What Hudson is proposing, giving localities more autonomy with state backing and funding, is in some ways a scaled-up version of what the pandemic has brought for Charlottesville’s most determined communities — whether its access to jobs, mutual aid, food equity, affordable housing, anti-displacement strategies or philanthropic models based in solidarity not charity — people are prioritizing taking instruction from those on the ground, people who are going through the struggle themselves, and then supporting them, through resources or advocacy, to craft solutions. 

Recently Hudson said she’s seen an increasing willingness in the government to focus on the economic inequality involved in criminalizing poverty, but not the racist part. She points to recently passed measures that decriminalize marijuana possession, or the increased threshold for grand larceny, or the waiving of home electronic ankle monitors fees. 

But these measures are half-hearted, she said. If, instead of jail time, people possessing marijuana are fined, “it means it’s legal, but only for rich people for whom that penalty is not burdensome,” said Hudson. If a charge doesn’t have jail time attached to it, people aren’t required to be given a public defender, she said. “It lets us deal with the financial component of it, but not with the racist part, which is that Black kids are still getting stopped because they’re over-policed,” said Hudson.  

Folley said the pandemic has opened the window for defining what a new “normal” can be. “Now we know that all this stuff we’ve been fighting for is possible, the only way we go back is if we get amnesia,” said Folley. “We can’t let this momentum die out. What happens after the marching?”

Hudson said the proof of a community moving towards anti-racist policies and practices will be in the budget. During the Great Migration, when more than 6 million African Americans moved north from southern states, recent research by Princeton University’s Ellora Derenoncourt shows that the only increase in spending on public services for the major destination cities was in police. To undo that legacy, Hudson said, Virginia needs to be intentional.

“We now understand collectively that when you have enormous historic debts to be paid you can’t make things fair without proactively righting racist wrongs,” said Hudson. “Taxes are an investment in each other, and in the society we all want to live in together.” 

This week, in a government-wide move to reassess the Charlottesville City Schools’ partnership with the Charlottesville Police Department (CPD), officials announced a community-oriented process to reassess what safe schools look like, specifically without law enforcement. To back that process, and the resulting safe schools model, officials pledged the $300,000 in funding it was using to pay CPD.  

Similarly, in the recently approved fiscal year 2021 budget, councilors voted to fund Home to Hope with $350,000, though this was $55,000 less than Walker wanted. And Hollie Lee, the city’s chief of workforce development strategies, who has helped build the Home to Hope program, said that the city is exploring moving some of housing-related funds into the program’s budget, to help participants find better homes. 

Former Councilor Wes Bellamy, towards the end of his four years on City Council, reflected on the promise that Home to Hope and similarly structured programs will have on Charlottesville. “I think we don’t all quite get it right now,” said Bellamy. “We don’t understand the power. And I mean, we as a community. It’s going to be beyond powerful.

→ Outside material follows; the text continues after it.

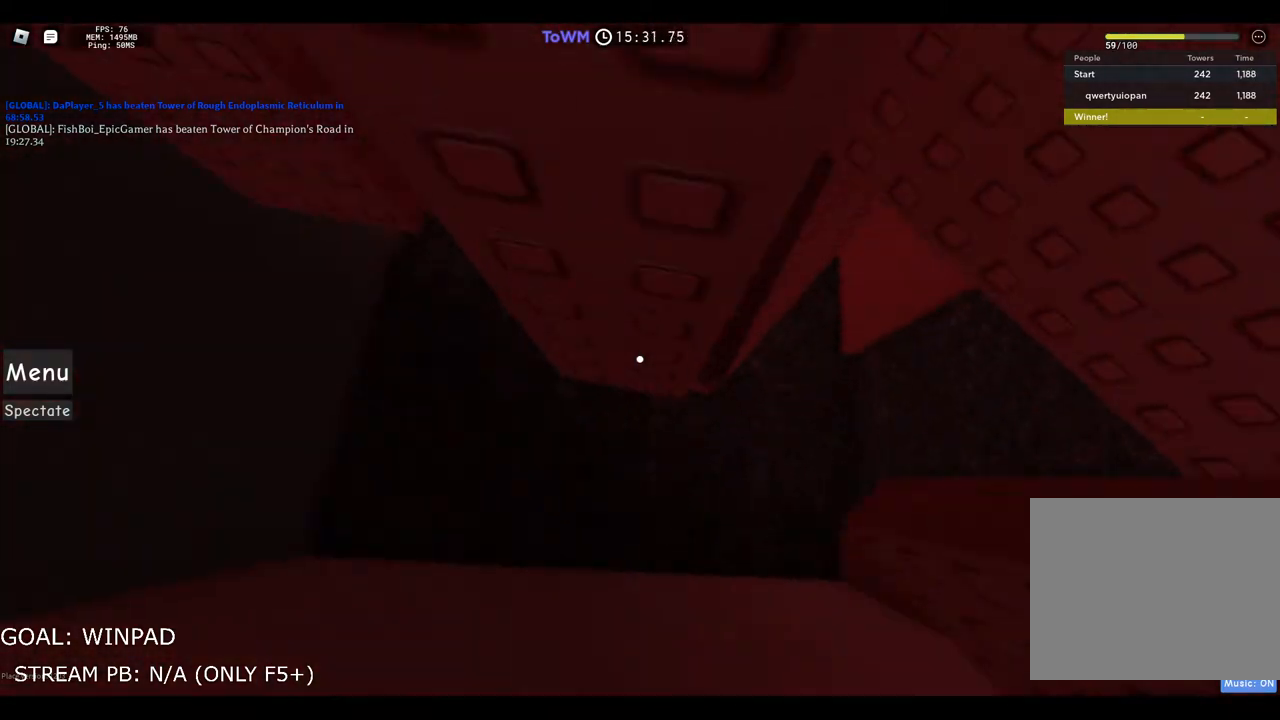
{"keys": [], "events": [[83, "space", "up"], [467, "a", "up"]]}
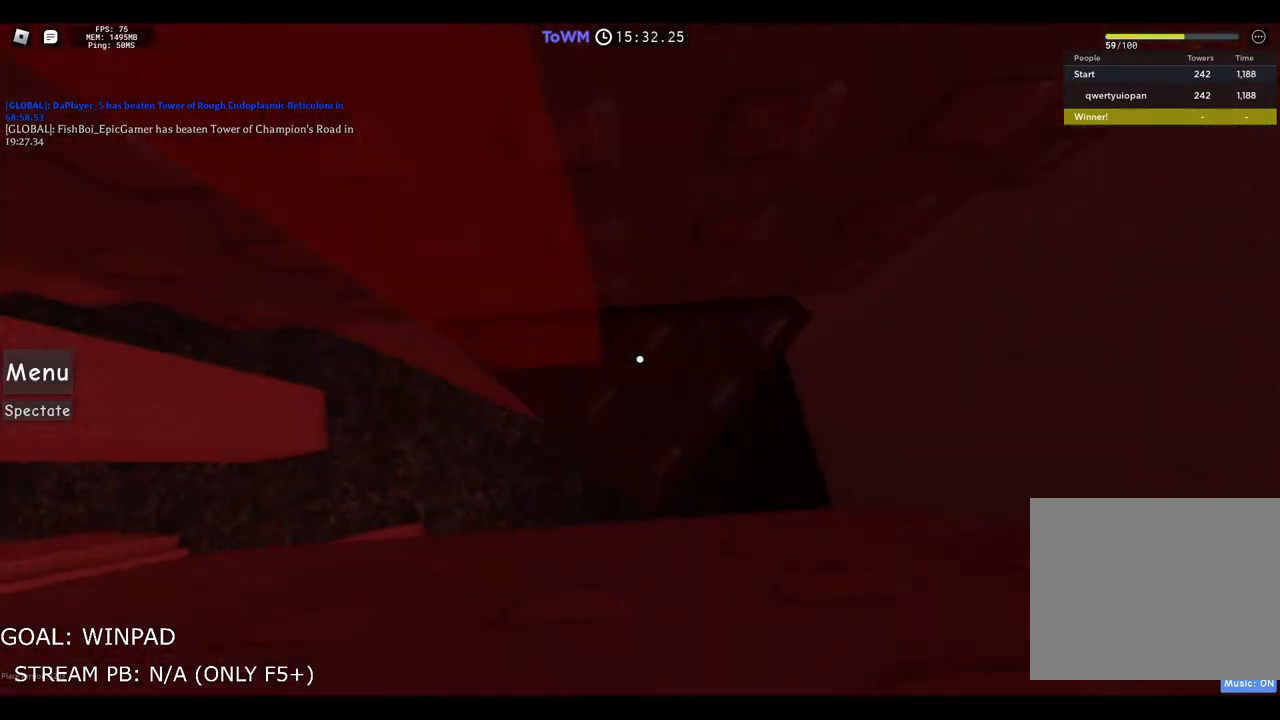
{"keys": [], "events": [[133, "a", "down"], [200, "a", "up"]]}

It swings the pendulum in another direction and one towards true equity.”

Washington sees the vision. In the future, she pictures the group of peer navigators speaking across the country, at a convention perhaps, on a stage, behind podiums. People from all over will come hear how Home to Hope works, she said. “Because they want to incorporate this type of program into their re-entry, into their system,” she said. 

And Merrick too, he sees it. “We want to make a movement,” he said. “We want people to see us when we’re not together.” 

Together, they’ve built a home for hope.